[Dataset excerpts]
□ □ □ □ □

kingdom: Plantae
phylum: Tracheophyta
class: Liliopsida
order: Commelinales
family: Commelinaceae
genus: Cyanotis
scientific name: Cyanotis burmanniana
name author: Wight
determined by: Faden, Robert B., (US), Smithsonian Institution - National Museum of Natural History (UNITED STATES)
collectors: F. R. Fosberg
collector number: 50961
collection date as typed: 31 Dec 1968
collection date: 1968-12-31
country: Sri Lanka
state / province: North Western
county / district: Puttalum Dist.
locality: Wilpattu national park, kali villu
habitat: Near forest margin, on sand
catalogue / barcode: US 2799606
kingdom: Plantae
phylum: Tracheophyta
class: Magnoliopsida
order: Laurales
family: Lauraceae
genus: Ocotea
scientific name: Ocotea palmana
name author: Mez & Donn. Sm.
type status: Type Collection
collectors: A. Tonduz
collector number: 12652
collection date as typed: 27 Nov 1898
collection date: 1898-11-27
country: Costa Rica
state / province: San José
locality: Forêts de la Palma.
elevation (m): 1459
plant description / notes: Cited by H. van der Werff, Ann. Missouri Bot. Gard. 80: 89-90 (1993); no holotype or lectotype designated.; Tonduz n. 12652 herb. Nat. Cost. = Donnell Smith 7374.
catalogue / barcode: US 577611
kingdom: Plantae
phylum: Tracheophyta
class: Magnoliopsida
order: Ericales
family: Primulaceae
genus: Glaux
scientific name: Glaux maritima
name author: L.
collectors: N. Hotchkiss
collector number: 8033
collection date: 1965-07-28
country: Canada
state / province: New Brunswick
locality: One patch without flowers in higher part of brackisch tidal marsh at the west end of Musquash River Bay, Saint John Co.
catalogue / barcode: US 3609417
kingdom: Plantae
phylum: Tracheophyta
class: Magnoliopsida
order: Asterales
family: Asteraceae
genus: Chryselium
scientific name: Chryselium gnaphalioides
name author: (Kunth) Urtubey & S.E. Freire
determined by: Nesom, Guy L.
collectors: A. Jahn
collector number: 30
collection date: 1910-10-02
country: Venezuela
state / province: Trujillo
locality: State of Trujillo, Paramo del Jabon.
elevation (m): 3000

□ □ □ □ □

Count how many lines of the records contain the string "Tonduz", and reply with the number alone.

2